=== Work to be completed ===
Going down the data below, set down exactly the line with "Italian Fashion Talent Awards: la 5°" and each line after it through the line with "organizzato da IFTA"; no other lines.

Dataset entries
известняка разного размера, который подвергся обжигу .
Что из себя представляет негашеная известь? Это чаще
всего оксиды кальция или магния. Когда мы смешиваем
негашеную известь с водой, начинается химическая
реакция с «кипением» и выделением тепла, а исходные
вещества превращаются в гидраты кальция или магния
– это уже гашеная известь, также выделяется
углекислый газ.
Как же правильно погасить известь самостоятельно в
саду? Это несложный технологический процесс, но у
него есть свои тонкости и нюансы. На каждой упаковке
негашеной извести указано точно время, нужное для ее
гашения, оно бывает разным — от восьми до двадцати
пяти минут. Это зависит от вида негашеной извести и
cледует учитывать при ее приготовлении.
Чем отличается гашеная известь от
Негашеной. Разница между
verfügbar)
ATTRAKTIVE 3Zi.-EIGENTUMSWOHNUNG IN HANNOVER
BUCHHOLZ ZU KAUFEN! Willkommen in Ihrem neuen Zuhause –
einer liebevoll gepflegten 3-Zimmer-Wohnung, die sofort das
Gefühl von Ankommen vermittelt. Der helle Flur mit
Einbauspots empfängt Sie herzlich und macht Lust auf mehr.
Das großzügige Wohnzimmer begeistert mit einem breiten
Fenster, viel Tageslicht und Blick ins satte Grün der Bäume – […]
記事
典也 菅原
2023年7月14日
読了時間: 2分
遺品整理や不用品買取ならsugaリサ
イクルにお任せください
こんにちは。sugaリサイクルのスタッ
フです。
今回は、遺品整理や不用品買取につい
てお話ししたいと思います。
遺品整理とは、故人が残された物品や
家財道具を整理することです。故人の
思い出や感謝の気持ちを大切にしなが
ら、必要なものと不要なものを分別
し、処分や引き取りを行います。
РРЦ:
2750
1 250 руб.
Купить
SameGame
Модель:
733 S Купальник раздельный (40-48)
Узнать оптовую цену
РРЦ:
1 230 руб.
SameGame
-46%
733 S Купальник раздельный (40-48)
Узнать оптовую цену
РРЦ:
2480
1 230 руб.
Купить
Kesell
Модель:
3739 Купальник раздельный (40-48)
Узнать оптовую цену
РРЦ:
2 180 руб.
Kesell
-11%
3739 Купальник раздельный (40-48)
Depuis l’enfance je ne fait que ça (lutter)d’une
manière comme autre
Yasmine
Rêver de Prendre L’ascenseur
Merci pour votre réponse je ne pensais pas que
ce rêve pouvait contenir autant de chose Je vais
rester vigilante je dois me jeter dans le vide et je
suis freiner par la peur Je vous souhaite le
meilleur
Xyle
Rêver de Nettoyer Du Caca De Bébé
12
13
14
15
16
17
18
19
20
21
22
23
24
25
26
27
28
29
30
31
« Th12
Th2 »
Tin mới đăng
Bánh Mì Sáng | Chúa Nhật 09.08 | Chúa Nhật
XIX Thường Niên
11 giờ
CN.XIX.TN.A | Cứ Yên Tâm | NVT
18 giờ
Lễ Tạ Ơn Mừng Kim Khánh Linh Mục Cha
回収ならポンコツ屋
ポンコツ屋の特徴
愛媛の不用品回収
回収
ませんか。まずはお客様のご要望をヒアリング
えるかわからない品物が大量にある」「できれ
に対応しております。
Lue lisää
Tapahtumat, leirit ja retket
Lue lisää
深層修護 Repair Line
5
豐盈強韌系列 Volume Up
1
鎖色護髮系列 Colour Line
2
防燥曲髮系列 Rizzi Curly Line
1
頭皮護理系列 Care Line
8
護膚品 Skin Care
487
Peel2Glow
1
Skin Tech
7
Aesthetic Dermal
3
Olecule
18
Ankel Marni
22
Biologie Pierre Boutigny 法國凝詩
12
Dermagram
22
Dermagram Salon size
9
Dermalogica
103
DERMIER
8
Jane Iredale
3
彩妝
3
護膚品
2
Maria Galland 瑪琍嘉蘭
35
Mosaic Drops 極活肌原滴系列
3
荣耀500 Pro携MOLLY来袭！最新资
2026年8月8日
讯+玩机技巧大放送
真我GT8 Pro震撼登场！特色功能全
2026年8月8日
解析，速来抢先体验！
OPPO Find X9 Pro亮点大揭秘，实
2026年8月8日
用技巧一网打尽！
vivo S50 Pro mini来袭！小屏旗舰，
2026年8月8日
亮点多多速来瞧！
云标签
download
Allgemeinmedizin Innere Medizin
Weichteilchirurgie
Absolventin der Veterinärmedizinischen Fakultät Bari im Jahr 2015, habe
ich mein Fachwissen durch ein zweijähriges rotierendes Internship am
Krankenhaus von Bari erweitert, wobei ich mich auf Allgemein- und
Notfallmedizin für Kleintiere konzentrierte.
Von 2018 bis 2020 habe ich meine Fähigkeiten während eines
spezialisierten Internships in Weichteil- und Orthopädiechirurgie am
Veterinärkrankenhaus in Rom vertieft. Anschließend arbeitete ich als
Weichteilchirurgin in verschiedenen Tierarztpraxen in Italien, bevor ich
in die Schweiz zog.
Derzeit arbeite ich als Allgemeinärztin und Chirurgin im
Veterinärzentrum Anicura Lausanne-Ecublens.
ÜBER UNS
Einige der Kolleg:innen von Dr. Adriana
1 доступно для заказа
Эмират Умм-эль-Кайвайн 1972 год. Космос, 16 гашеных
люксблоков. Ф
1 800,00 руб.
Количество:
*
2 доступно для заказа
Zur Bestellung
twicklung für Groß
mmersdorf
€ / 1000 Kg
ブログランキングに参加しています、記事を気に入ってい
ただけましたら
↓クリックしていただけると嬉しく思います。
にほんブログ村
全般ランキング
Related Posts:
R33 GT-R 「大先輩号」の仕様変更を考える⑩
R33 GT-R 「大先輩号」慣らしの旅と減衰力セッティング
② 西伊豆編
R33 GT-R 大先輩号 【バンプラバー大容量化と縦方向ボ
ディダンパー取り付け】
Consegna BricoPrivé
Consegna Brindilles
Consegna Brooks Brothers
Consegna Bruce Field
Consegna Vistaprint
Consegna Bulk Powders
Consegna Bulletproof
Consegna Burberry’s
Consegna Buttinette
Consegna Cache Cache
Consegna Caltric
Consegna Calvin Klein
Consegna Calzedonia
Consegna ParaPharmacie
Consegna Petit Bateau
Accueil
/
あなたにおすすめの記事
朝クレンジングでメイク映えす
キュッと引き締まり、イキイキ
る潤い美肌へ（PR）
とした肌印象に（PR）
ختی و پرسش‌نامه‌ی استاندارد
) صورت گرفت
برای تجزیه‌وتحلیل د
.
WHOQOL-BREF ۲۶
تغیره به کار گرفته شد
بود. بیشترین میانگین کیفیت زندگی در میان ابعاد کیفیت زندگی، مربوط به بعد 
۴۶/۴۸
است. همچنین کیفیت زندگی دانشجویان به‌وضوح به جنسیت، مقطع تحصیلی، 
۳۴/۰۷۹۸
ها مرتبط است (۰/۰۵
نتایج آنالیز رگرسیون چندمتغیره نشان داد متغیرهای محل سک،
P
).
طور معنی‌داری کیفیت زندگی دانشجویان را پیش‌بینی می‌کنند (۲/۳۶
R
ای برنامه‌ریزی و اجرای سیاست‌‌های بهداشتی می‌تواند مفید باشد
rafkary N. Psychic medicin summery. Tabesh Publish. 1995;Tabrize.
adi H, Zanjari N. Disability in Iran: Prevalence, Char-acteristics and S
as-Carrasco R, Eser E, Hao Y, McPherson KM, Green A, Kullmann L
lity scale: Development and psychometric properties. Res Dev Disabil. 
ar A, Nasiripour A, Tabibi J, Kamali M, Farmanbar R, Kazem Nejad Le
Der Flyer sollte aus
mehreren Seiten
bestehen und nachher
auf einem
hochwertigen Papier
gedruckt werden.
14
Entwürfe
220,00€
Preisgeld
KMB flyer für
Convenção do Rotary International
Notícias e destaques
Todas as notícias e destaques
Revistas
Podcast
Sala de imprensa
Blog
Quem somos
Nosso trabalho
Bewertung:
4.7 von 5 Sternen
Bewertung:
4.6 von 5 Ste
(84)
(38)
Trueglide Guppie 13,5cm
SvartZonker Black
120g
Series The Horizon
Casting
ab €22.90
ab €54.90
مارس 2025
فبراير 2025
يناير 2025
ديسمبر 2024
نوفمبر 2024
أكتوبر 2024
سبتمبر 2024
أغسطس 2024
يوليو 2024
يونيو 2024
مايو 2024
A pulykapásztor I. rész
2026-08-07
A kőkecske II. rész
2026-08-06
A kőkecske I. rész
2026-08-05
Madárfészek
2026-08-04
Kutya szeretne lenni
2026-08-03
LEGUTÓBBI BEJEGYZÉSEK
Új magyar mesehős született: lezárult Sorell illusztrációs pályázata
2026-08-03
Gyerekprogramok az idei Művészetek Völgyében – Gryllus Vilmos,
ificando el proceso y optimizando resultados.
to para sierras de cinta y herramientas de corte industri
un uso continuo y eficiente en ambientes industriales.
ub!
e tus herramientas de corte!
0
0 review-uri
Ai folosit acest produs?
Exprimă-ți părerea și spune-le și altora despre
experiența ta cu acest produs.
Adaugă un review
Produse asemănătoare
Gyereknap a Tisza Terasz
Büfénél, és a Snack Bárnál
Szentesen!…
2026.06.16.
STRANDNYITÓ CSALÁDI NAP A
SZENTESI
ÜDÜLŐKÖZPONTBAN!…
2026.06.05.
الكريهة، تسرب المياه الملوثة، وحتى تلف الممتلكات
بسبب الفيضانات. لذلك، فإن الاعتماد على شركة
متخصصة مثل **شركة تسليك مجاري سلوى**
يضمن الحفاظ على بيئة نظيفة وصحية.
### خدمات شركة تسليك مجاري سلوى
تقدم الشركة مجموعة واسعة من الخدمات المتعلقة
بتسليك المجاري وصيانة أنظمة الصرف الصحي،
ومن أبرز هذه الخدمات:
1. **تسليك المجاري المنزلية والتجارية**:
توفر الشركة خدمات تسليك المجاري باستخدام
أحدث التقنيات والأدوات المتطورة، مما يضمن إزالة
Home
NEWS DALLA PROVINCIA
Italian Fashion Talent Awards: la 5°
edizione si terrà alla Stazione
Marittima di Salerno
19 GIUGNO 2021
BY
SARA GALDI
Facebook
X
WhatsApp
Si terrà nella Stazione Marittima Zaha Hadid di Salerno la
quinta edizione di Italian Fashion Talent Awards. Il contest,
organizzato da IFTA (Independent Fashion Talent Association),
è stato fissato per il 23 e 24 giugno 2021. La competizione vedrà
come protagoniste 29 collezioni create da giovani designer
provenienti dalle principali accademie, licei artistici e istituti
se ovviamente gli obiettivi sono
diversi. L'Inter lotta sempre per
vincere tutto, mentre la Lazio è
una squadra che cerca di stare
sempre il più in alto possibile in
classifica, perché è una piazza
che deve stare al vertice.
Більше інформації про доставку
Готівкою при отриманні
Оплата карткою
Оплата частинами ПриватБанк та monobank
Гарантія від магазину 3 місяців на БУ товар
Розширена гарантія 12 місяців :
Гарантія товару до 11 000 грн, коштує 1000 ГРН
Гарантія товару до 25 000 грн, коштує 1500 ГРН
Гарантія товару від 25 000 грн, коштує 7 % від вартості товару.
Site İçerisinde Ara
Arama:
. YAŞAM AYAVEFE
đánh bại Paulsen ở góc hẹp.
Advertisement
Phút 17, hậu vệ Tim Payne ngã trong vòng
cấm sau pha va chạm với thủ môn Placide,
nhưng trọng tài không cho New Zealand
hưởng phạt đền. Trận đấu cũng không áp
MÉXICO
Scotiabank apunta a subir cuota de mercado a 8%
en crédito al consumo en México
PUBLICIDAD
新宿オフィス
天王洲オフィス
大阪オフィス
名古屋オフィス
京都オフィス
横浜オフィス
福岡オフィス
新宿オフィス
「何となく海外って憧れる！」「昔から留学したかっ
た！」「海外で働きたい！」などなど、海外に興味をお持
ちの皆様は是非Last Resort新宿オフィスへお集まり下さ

=== Finished exercise ===
Italian Fashion Talent Awards: la 5°
edizione si terrà alla Stazione
Marittima di Salerno
19 GIUGNO 2021
BY
SARA GALDI
Facebook
X
WhatsApp
Si terrà nella Stazione Marittima Zaha Hadid di Salerno la
quinta edizione di Italian Fashion Talent Awards. Il contest,
organizzato da IFTA (Independent Fashion Talent Association),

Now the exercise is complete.